Lower rates in developed markets are always beneficial to emerging markets, sometimes in differing ways and in different measure, depending on the particular characteristics of the economic cycle. This time around, the aggressive loosening of monetary policy in the developed world has met some structurally positive trends in emerging markets in a way that will likely change investing and perhaps market structure for years.

One of the structural positives in pre-pandemic EM was declining inflation volatility. This gave central banks additional degrees of freedom, and by and large real interest rates were lower as investors, both domestic and international, were better able to gauge potential returns for investing in stable, lower inflation environments. This can be seen easily by the fact that the yield of the local currency index fell from 6.87% in mid-2018 to about 5.2% at the beginning of this year. In our view, the benefits of this were multiple: lower funding costs for domestic borrowing for both sovereigns and corporates, a more stable banking foundation, and a more predictable investment regime for both foreign direct investors and local companies.

Post pandemic, rates dropped quickly to zero in the developed world, along with additional supports to fixed income markets. Since the end of March, the average local yield in the index has plummeted by about 100 basis points to 4.55%. Brazil has slashed rates to 2.25% with talk of another potential 50 basis points – for a country that was thought to have a deeply structural inflation problem just a few years back.
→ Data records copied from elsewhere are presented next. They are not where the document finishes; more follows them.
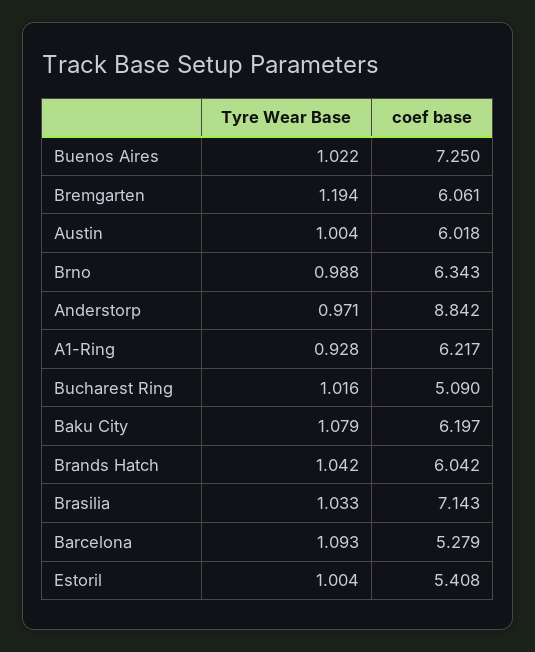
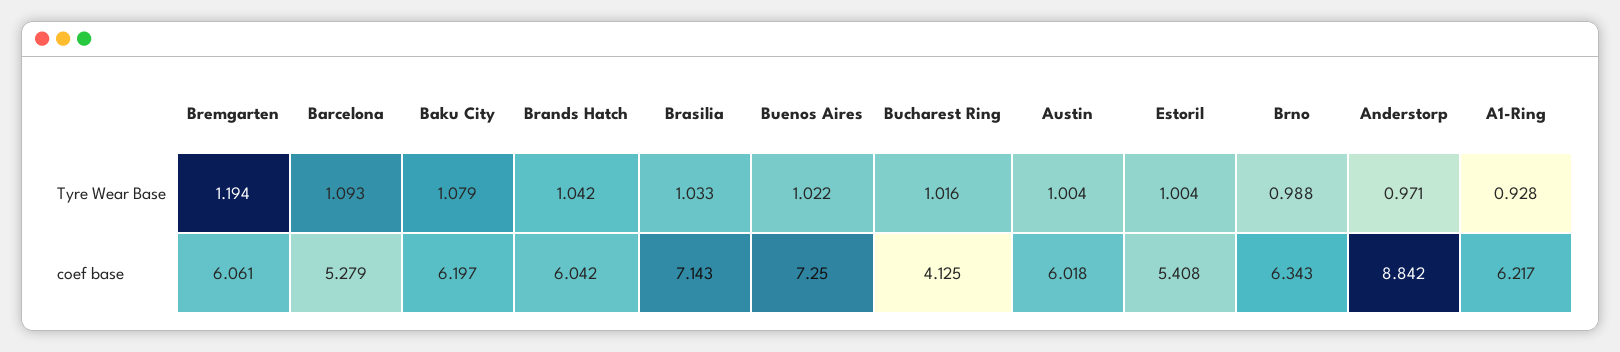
  {
    "Tyre Wear Base": {
      "Buenos Aires": 1.022,
      "Bremgarten": 1.194,
      "Austin": 1.004,
      "Brno": 0.988,
      "Anderstorp": 0.971,
      "A1-Ring": 0.928,
      "Bucharest Ring": 1.016,
      "Baku City": 1.079,
      "Brands Hatch": 1.042,
      "Brasilia": 1.033,
      "Barcelona": 1.093,
      "Estoril": 1.004
    },
    "coef base": {
      "Buenos Aires": 7.25,
      "Bremgarten": 6.061,
      "Austin": 6.018,
      "Brno": 6.343,
      "Anderstorp": 8.842,
      "A1-Ring": 6.217,
-     "Bucharest Ring": 5.09,
+     "Bucharest Ring": 4.125,
      "Baku City": 6.197,
      "Brands Hatch": 6.042,
      "Brasilia": 7.143,
      "Barcelona": 5.279,
      "Estoril": 5.408
    }
  }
Real rates are negative for Central European countries, and countries as varied as India, Turkey, Peru, Chile, South Africa and Colombia.
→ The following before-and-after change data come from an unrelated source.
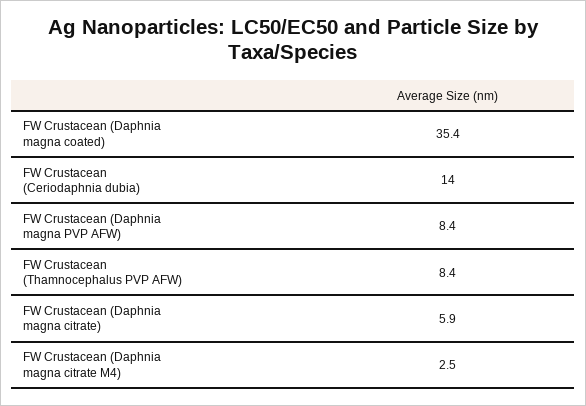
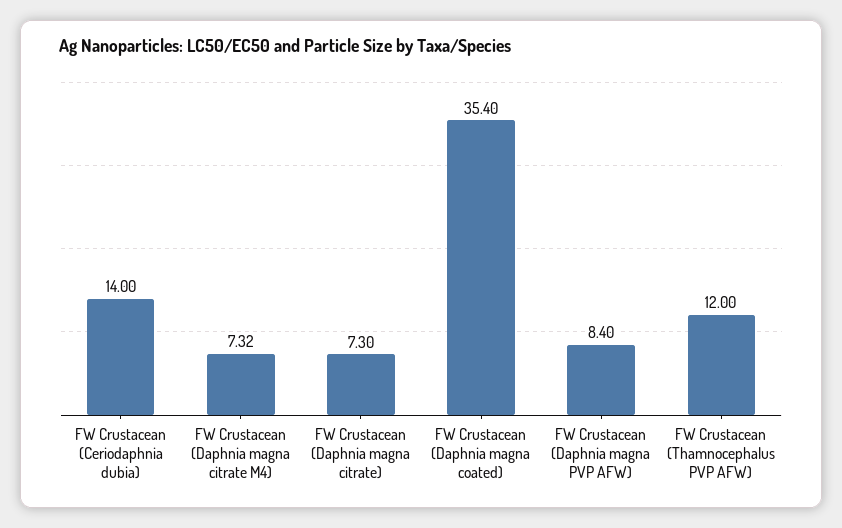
  {
    "FW Crustacean (Daphnia magna coated)": 35.4,
    "FW Crustacean (Ceriodaphnia dubia)": 14,
    "FW Crustacean (Daphnia magna PVP AFW)": 8.4,
-   "FW Crustacean (Thamnocephalus PVP AFW)": 8.4,
+   "FW Crustacean (Thamnocephalus PVP AFW)": 12,
-   "FW Crustacean (Daphnia magna citrate)": 5.9,
+   "FW Crustacean (Daphnia magna citrate)": 7.3,
-   "FW Crustacean (Daphnia magna citrate M4)": 2.5
+   "FW Crustacean (Daphnia magna citrate M4)": 7.32
  }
So while all of that is unquestionably beneficial, a wizened international investor would likely look askance at the ability of these countries to maintain real rates this low given the history of the asset class. Instead of us rendering an opinion, we can point to the ultimate arbiter, Mr. Market. And so far, central banks are winning. FX volatility, after a pandemic spike, has gently declined to a long-term average and has stayed stuck at that level for weeks (see Figure 1). The verdict must be that investors are quite comfortable with the new regime, given the alternative of zero nominal rates elsewhere.
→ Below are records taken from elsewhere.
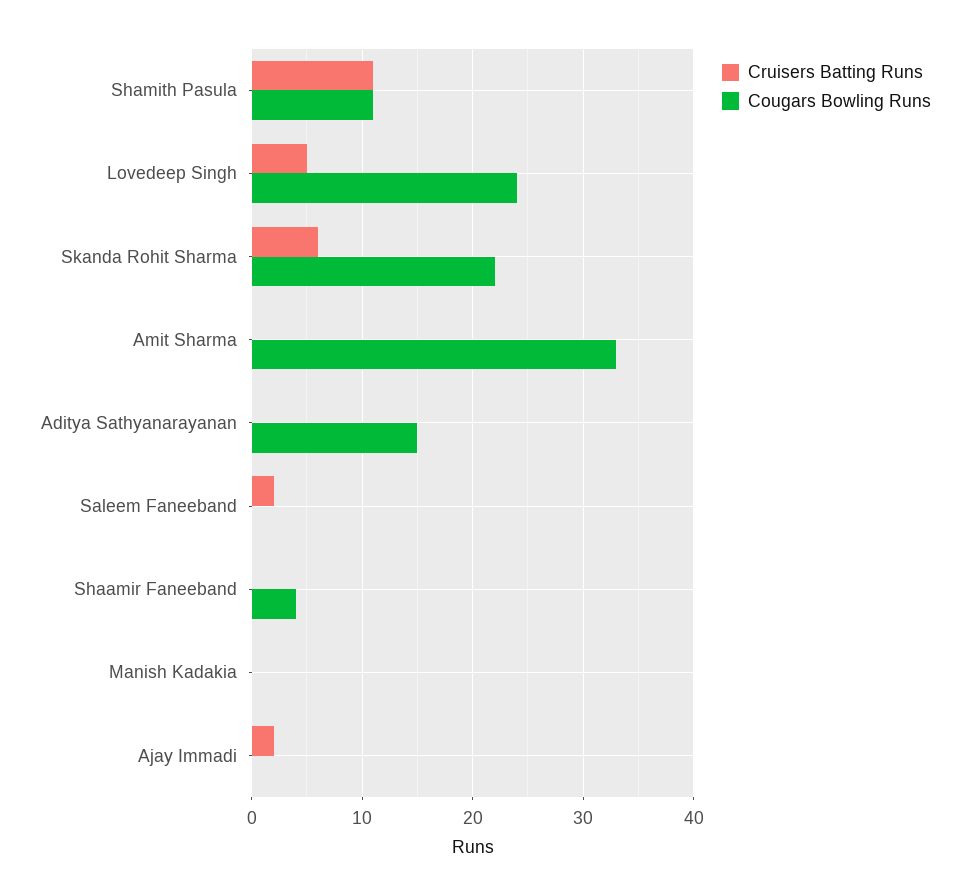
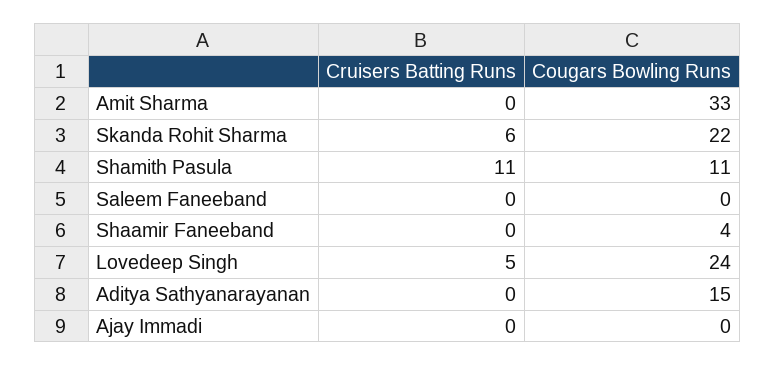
  {
    "Cruisers Batting Runs": {
      "Shamith Pasula": 11,
      "Lovedeep Singh": 5,
      "Skanda Rohit Sharma": 6,
      "Amit Sharma": 0,
      "Aditya Sathyanarayanan": 0,
-     "Saleem Faneeband": 2,
+     "Saleem Faneeband": 0,
      "Shaamir Faneeband": 0,
-     "Manish Kadakia": 0,
-     "Ajay Immadi": 2
+     "Ajay Immadi": 0
    },
    "Cougars Bowling Runs": {
      "Shamith Pasula": 11,
      "Lovedeep Singh": 24,
      "Skanda Rohit Sharma": 22,
      "Amit Sharma": 33,
      "Aditya Sathyanarayanan": 15,
      "Saleem Faneeband": 0,
      "Shaamir Faneeband": 4,
-     "Manish Kadakia": 0,
      "Ajay Immadi": 0
    }
  }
Figure 1 – EM FX volatility

EME_Image_1_6.30.2020.png

Source: Bloomberg. The chart above depicts the 30-day moving volatility of the FX component of the JPMorgan GBI-EM Global Diversified Index for the period of December 26, 2019 through June 23, 2020. There is no guarantee that historical trends will continue.

Should this currency stability at much lower rate levels persist, we anticipate a further structural development: more borrowing by sovereigns in their local currency than in the dollar market, and the growth and deepening (finally!) of corporate investing in local currency which has so far been nearly non-existent in the big picture.

To be sure, growth in emerging markets is also likely to be lower for longer. We believe one absolute prerequisite for ameliorating that problem is policy flexibility. That is open to EM central banks in an unprecedented way right now, and that enhances both medium-term future growth prospects and the eventual structural improvement in EM market access to the benefit of both countries and investors.